------ DATASET ENTRIES
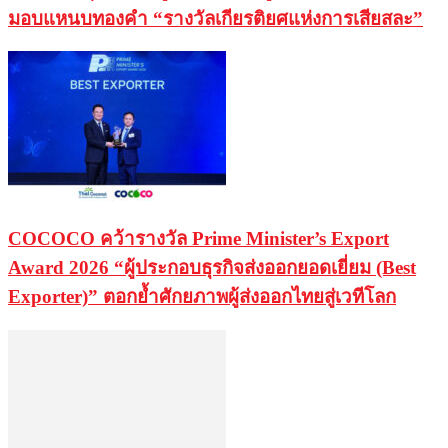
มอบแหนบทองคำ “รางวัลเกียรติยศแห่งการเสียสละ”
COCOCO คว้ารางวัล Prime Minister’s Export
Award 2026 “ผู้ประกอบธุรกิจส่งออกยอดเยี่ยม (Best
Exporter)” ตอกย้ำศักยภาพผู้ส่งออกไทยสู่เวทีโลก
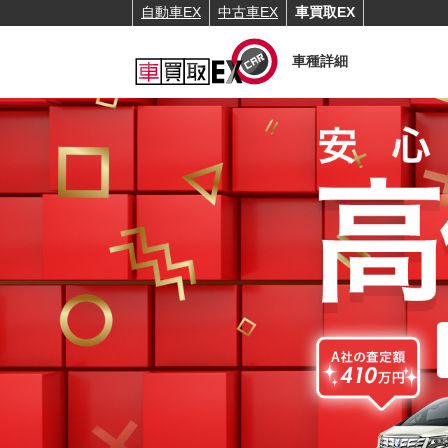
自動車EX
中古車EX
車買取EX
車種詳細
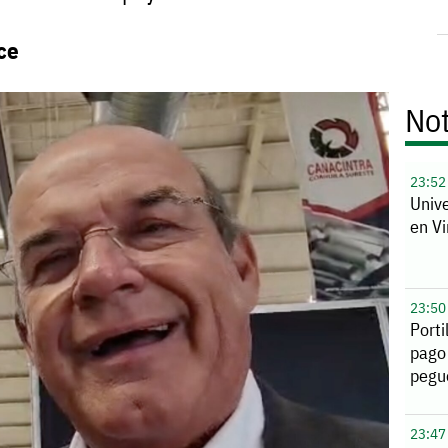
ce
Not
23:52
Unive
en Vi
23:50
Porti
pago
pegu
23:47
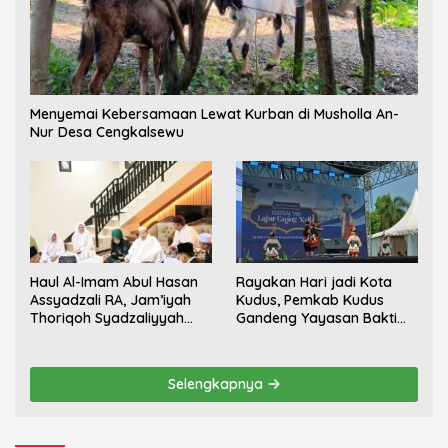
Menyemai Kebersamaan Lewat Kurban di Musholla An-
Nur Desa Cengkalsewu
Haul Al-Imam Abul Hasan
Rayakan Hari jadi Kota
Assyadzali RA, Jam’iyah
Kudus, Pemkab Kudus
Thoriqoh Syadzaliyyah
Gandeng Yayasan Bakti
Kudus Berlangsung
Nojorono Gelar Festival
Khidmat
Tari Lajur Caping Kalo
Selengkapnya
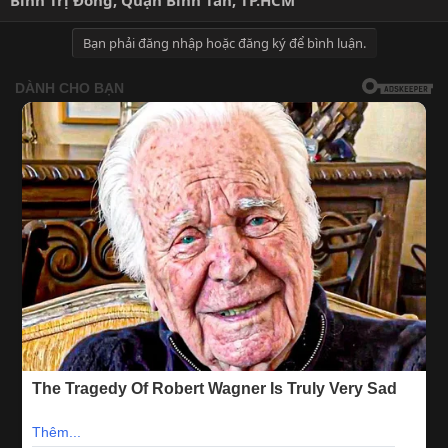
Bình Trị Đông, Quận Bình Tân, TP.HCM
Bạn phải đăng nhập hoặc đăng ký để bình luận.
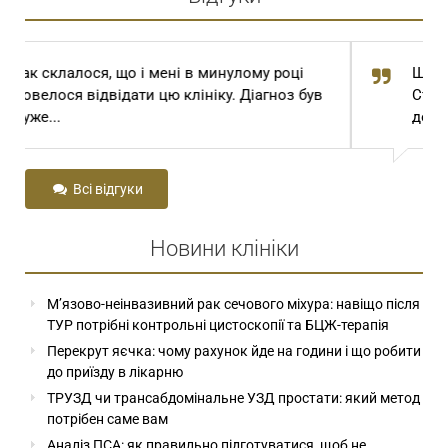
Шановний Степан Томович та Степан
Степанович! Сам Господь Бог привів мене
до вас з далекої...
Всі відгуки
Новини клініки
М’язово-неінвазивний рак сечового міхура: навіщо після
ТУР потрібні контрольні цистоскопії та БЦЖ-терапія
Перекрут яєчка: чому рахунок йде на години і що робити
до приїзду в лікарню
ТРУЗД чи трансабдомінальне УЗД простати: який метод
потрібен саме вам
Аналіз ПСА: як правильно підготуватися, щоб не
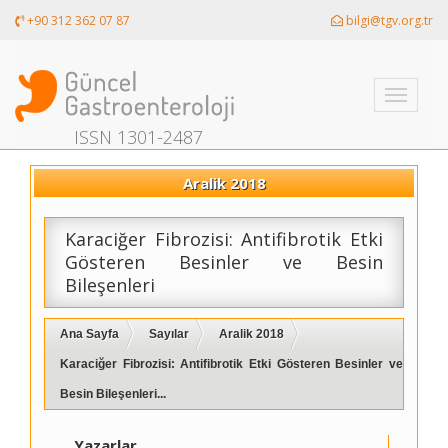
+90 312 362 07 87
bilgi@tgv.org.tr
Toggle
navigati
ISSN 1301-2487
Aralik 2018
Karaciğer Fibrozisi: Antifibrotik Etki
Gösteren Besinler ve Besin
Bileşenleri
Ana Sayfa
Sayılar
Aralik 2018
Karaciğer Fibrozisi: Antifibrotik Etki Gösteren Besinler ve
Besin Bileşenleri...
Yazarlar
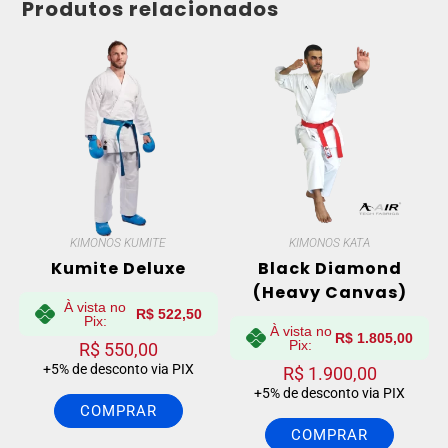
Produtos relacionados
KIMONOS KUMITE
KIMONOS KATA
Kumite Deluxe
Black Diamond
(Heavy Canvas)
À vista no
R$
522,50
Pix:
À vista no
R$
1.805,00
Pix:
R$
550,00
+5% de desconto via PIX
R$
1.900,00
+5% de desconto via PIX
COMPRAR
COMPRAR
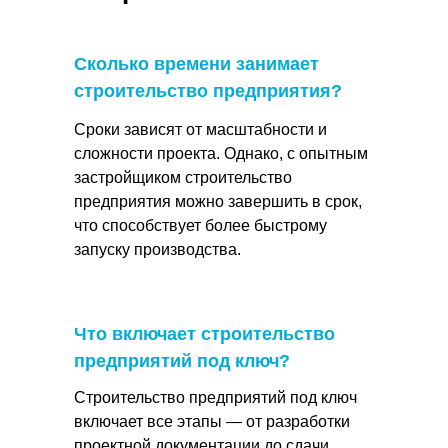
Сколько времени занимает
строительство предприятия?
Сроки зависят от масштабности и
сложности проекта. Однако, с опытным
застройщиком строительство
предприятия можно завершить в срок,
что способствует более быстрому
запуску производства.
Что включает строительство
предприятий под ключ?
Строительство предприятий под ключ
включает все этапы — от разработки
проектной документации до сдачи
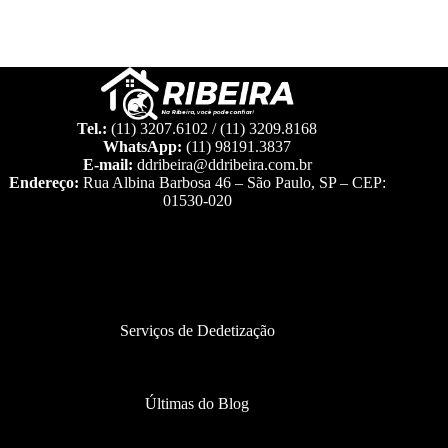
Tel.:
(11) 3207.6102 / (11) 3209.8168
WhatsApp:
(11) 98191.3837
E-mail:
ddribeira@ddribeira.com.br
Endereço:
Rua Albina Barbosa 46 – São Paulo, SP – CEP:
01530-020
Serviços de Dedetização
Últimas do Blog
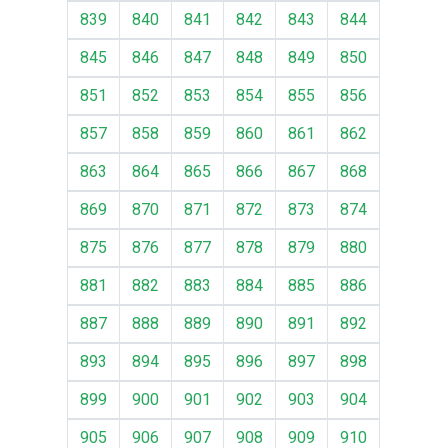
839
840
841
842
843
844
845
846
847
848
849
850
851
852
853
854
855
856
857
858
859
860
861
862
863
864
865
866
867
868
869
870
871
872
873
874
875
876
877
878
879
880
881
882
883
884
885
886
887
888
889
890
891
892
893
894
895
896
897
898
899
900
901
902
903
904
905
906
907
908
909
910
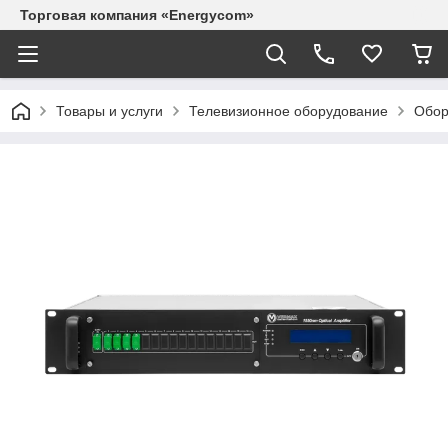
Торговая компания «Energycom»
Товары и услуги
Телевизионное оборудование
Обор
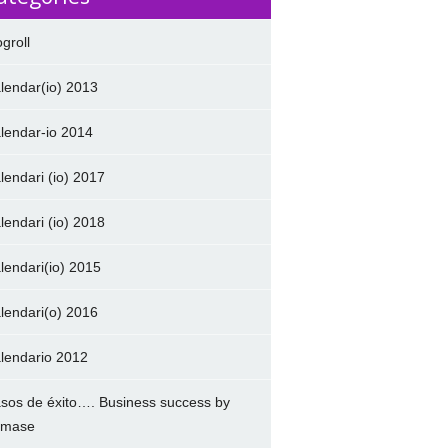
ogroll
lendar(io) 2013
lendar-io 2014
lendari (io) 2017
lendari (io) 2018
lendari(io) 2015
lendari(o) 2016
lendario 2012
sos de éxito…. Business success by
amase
------------
__PROBLEM DETAILS__.
Pull every line of text from the listing above, word for word and in the same order, and leave the pictures out of your answer.

__SOLUTION TO THIS TASK__.
มอบแหนบทองคำ “รางวัลเกียรติยศแห่งการเสียสละ”
COCOCO คว้ารางวัล Prime Minister’s Export
Award 2026 “ผู้ประกอบธุรกิจส่งออกยอดเยี่ยม (Best
Exporter)” ตอกย้ำศักยภาพผู้ส่งออกไทยสู่เวทีโลก
自動車EX
中古車EX
車買取EX
車種詳細
ce
Not
23:52
Unive
en Vi
23:50
Porti
pago
pegu
23:47
Menyemai Kebersamaan Lewat Kurban di Musholla An-
Nur Desa Cengkalsewu
Haul Al-Imam Abul Hasan
Rayakan Hari jadi Kota
Assyadzali RA, Jam’iyah
Kudus, Pemkab Kudus
Thoriqoh Syadzaliyyah
Gandeng Yayasan Bakti
Kudus Berlangsung
Nojorono Gelar Festival
Khidmat
Tari Lajur Caping Kalo
Selengkapnya
Bình Trị Đông, Quận Bình Tân, TP.HCM
Bạn phải đăng nhập hoặc đăng ký để bình luận.
Шановний Степан Томович та Степан
Степанович! Сам Господь Бог привів мене
до вас з далекої...
Всі відгуки
Новини клініки
М’язово-неінвазивний рак сечового міхура: навіщо після
ТУР потрібні контрольні цистоскопії та БЦЖ-терапія
Перекрут яєчка: чому рахунок йде на години і що робити
до приїзду в лікарню
ТРУЗД чи трансабдомінальне УЗД простати: який метод
потрібен саме вам
Аналіз ПСА: як правильно підготуватися, щоб не
+90 312 362 07 87
bilgi@tgv.org.tr
Toggle
navigati
ISSN 1301-2487
Aralik 2018
Karaciğer Fibrozisi: Antifibrotik Etki
Gösteren Besinler ve Besin
Bileşenleri
Ana Sayfa
Sayılar
Aralik 2018
Karaciğer Fibrozisi: Antifibrotik Etki Gösteren Besinler ve
Besin Bileşenleri...
Yazarlar
Produtos relacionados
KIMONOS KUMITE
KIMONOS KATA
Kumite Deluxe
Black Diamond
(Heavy Canvas)
À vista no
R$
522,50
Pix:
À vista no
R$
1.805,00
Pix:
R$
550,00
+5% de desconto via PIX
R$
1.900,00
+5% de desconto via PIX
COMPRAR
COMPRAR
Сколько времени занимает
строительство предприятия?
Сроки зависят от масштабности и
сложности проекта. Однако, с опытным
застройщиком строительство
предприятия можно завершить в срок,
что способствует более быстрому
запуску производства.
Что включает строительство
предприятий под ключ?
Строительство предприятий под ключ
включает все этапы — от разработки
проектной документации до сдачи
Tel.:
(11) 3207.6102 / (11) 3209.8168
WhatsApp:
(11) 98191.3837
E-mail:
ddribeira@ddribeira.com.br
Endereço:
Rua Albina Barbosa 46 – São Paulo, SP – CEP:
01530-020
Serviços de Dedetização
Últimas do Blog
839
840
841
842
843
844
845
846
847
848
849
850
851
852
853
854
855
856
857
858
859
860
861
862
863
864
865
866
867
868
869
870
871
872
873
874
875
876
877
878
879
880
881
882
883
884
885
886
887
888
889
890
891
892
893
894
895
896
897
898
899
900
901
902
903
904
905
906
907
908
909
910
Торговая компания «Energycom»
Товары и услуги
Телевизионное оборудование
Обор
ogroll
lendar(io) 2013
lendar-io 2014
lendari (io) 2017
lendari (io) 2018
lendari(io) 2015
lendari(o) 2016
lendario 2012
sos de éxito…. Business success by
amase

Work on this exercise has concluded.